MAKI Balas Rachland Nashidik: Apa Hubungan PD-Jaksa Agung, Kok Dibela?

Mochamad Zhacky - detikNews
Kamis, 24 Sep 2020 07:17 WIB
Masyarakat Anti Korupsi Indonesia (MAKI) mendatangi gedung KPK. Kedatangannya untuk beri bukti tambahan terkait pelanggaran kode etik Ketua KPK, Firli Bahuri.
Foto: Koordinator MAKI Boyamin Saiman (Ari Saputra)
Jakarta -

Elite Partai Demokrat (PD) Rachland Nashidik menuding Masyarakat Anti Korupsi Indonesia (MAKI) menyerang Jaksa Agung ST Burhanuddin terkait kasus Joko Soegiarto Tjandra alias Djoko Tjandra. Maki membalas tudingan tersebut dengan mempertanyakan hubungan PD dengan Jaksa Agung.

"Satu hal yang berbeda justru saya balik bertanya, apakah ini yang terkait dengan jaksa agung ini malah ada hubungannya dengan Partai Demokrat malahan, kok dibela Partai Demokrat? Karena saya belum pernah menyebut jaksa agung terlibat dengan Djoko Tjandra, belum pernah, atau (jaksa agung) terkait (dengan kasus Djoko Tjandra), belum pernah," kata Koordinator MAKI Boyamin Saiman kepada wartawan, Rabu (23/9/2020).
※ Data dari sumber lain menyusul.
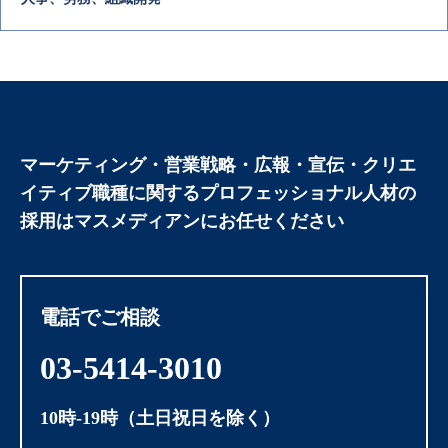
マーケティング・営業戦略・広報・宣伝・クリエ
イティブ職種に関する
プロフェッショナル人材の
採用はマスメディアンにお任せください
電話でご相談
03-5414-3010
10時-19時（土日祝日を除く）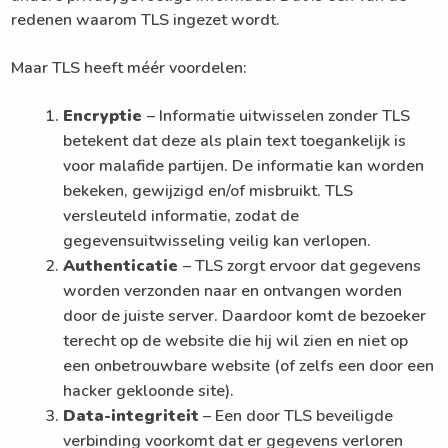
redenen waarom TLS ingezet wordt.
Maar TLS heeft méér voordelen:
Encryptie
– Informatie uitwisselen zonder TLS
betekent dat deze als plain text toegankelijk is
voor malafide partijen. De informatie kan worden
bekeken, gewijzigd en/of misbruikt. TLS
versleuteld informatie, zodat de
gegevensuitwisseling veilig kan verlopen.
Authenticatie
– TLS zorgt ervoor dat gegevens
worden verzonden naar en ontvangen worden
door de juiste server. Daardoor komt de bezoeker
terecht op de website die hij wil zien en niet op
een onbetrouwbare website (of zelfs een door een
hacker gekloonde site).
Data-integriteit
– Een door TLS beveiligde
verbinding voorkomt dat er gegevens verloren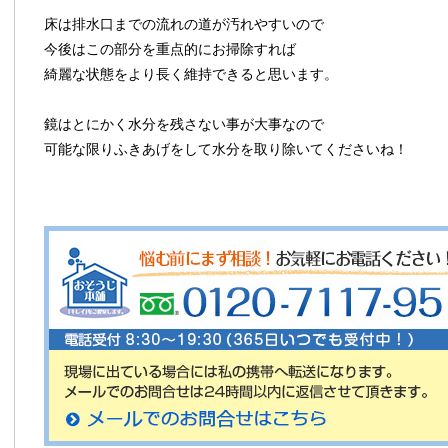
床は排水口までの流れの道が汚れやすいので
今後はこの部分を重点的にお掃除すれば
綺麗な状態をより長く維持できると思います。
鏡はとにかく水分を残さない事が大事なので
可能な限りふきあげをして水分を取り除いてくださいね！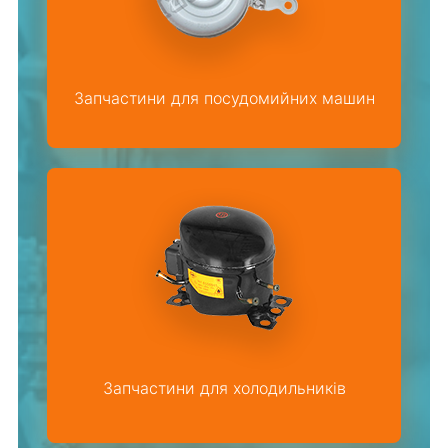
Запчастини для посудомийних машин
Запчастини для холодильників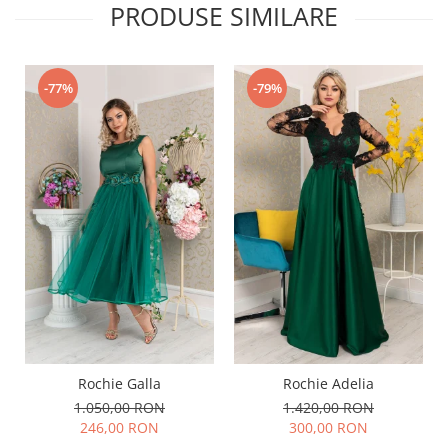
PRODUSE SIMILARE
-77%
-79%
Rochie Galla
Rochie Adelia
1.050,00 RON
1.420,00 RON
246,00 RON
300,00 RON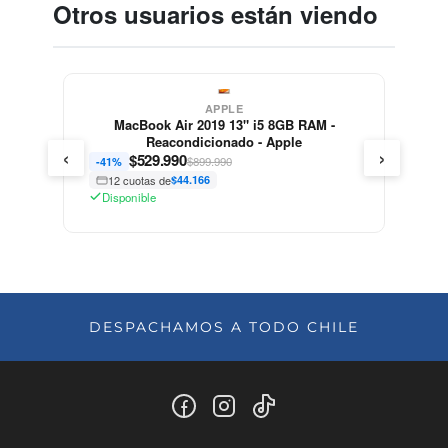
Otros usuarios están viendo
APPLE
MacBook Air 2019 13" i5 8GB RAM -
Reacondicionado - Apple
‹
›
$
529.990
$899.990
-41%
12 cuotas de
$44.166
Disponible
DESPACHAMOS A TODO CHILE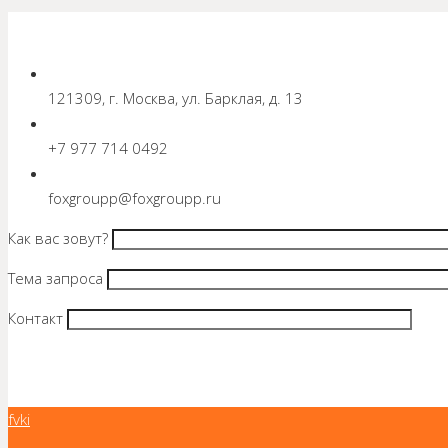
НАПИСАТЬ, ПОЗВОНИТЬ, ЗАКАЗАТЬ
121309, г. Москва, ул. Барклая, д. 13
+7 977 714 0492
foxgroupp@foxgroupp.ru
Как вас зовут?
Тема запроса
Контакт
f
vk
i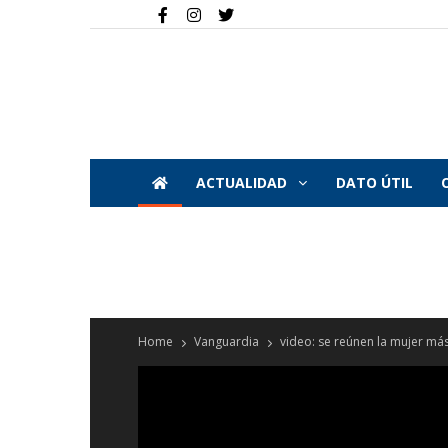
ACTUALIDAD
DATO ÚTIL
Home
Vanguardia
video: se reúnen la mujer más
"Jadi ini, apakah jaksa agung ini dari Partai Demokrat, sehingga harus dibela oleh Partai Demokrat? Gambaran saya sesederhana itu," imbuhnya.

Rachland diketahui menilai serangan MAKI kepada Jaksa Agung dalam kasus Djoko Tjandra memunculkan kesan adanya gesekan di tingkat elite politik. Boyamin mengaku tidak mempersoalkannya.

"Saya menghargai pendapatnya Rachland Nashidik, ikut meramaikan dunia persilatan berkaitan dengan Djoko Tjandra ini. Terus terang saya merasa senang, karena apapun kontroversi atau tidak itu bagi saya no problem saja, perbedaan pendapat, sama juga saya menghormati. Dan soal, katakanlah tanda kutip, tudingan ke saya itu bermain politis terkait dengan gesekan tingkat elite politik, ya monggo aja, nggak apa-apa," tutur Boyamin.

Namun, Boyamin mengingatkan bahwa MAKI tidak pernah menyebut Jaksa Agung diduga terlibat dalam kasus Djoko Tjandra. Yang MAKI ungkapkan, sebut dia, yakni terkait 'king maker'.

Boyamin pun menyarankan Rachland agar melaporkan kepada penegak hukum jika memiliki bukti-bukti terkait kasus Djoko Tjandra. Namun, dia memberi usul agar Rachland melaporkannya ke KPK.

"Saya selalu dalam koridor. Itu adalah yang kaitannya adalah king maker. Terus inisial 5 orang itu ada T, ada DK, ada HA, ada BR, ada S, itu. Terus juga poin berikutnya tentang bapakku dan bapakmu. Justru saya malah... apakah Pak Rachland Nashidik malah punya data atau bukti bahwa yang terkait Djoko Tjandra itu adalah Jaksa Agung, karena saya belum punya berkaitan dengan bukti bahwa jaksa agung ini terkait dengan Djoko Tjandra," papar Boyamin.

"Mudah-mudahan Rachland nanti bersedia ke KPK atau ke Kejaksaan Agung atau kepolisian. Kalau sekarang ke KPK aja lah untuk memberikan bukti kalau memang Djoko Tjandra ini terkait dengan Jaksa Agung," sambung dia.